The third story, back-set a few years, has to do with a brilliant forger called Misou (deep thoughts) whom Aoneko is tracking. The forger conceals his signature somewhere in his pictures, and the pictures themselves have a humanity that the originals themselves lack. (Of course, the other way of interpreting that is 'the forger takes the perfect masterpieces and turns out a popularized version that anyone can understand.') Whatever, Aoneko has a certain sympathy for this genius and wants to wean him away from his career. We also have a rather younger and rather badly bruised Torato wandering the streets with a watch in a little bag, whose chimes he listens to and hums incessantly, and the rich son of well-to-do merchant who has a similar watch,
with a similar painting on the lid, that plays the same tune. One watch gets stolen, and complications ensue, which I'd rather not try to unravel. Aoneko has no trouble following the intricate problem of which watch is the forgery and which is real and who is the proper owner of both of them-- but I do. It all has to do with a pun on the word Misou, and Torato's tragic past. Love child of an unsuitable match, he didn't know his mother and lost his artist father to pneumonia in early childhood. All he has left is the pocket watch an old woman gave him when he was four, saying it was from his father- a story which reduces Aoneko to tears.

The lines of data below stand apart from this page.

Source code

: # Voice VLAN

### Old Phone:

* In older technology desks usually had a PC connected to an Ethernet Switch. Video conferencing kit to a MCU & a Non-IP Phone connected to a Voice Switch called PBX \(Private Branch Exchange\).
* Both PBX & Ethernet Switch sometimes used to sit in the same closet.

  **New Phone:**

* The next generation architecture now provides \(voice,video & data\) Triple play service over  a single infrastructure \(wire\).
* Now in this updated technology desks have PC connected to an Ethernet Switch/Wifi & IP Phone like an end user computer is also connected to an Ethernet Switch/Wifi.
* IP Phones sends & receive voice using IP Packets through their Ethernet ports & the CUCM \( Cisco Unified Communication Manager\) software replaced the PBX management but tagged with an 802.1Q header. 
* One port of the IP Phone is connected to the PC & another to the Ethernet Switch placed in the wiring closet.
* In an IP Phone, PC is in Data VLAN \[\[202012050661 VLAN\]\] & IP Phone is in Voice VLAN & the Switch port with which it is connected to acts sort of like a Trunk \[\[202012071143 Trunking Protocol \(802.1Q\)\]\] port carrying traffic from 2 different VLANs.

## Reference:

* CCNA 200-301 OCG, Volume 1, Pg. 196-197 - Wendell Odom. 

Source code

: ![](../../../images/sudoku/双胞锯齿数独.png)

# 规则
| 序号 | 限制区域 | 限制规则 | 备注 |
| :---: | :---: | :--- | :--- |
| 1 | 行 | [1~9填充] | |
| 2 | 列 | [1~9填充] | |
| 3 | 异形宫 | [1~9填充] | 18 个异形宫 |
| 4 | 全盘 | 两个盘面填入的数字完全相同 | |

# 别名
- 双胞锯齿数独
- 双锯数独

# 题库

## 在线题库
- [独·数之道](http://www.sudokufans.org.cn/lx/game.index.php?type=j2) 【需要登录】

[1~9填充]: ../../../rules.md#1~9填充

Transpires that Torato is but naturally the genius forger, capable not only of painting brilliant pictures but also of constructing watches- and all this at the tender age of seven or eight max. Impressive. He's fallen into the nefarious clutches of the criminal known as the Weasel, who makes him paint forgeries- but Torato always puts his signature, Deep Thoughts (which was his father's nom de plume as well), onto his works because maybe, maybe, they may find their way to where his mother and father are and tell them that their son is still thinking of them. And maybe, maybe someone will realize what the signature means and tell his father and mother about their son. And maybe, maybe, that someone will see that Torato gets to be with his father and mother again. (Don't read this story if you're at all hormonal. You'll weep as much as Aoneko does.) And in the end, Aoneko takes Torato off the streets and home with him, because Aoneko is the one who realizes what the signature means and so is the only one who can be Torato's family. Not that young Torato realizes that what he's gained by the transaction is a son, not a father. That disheartening realization is for later.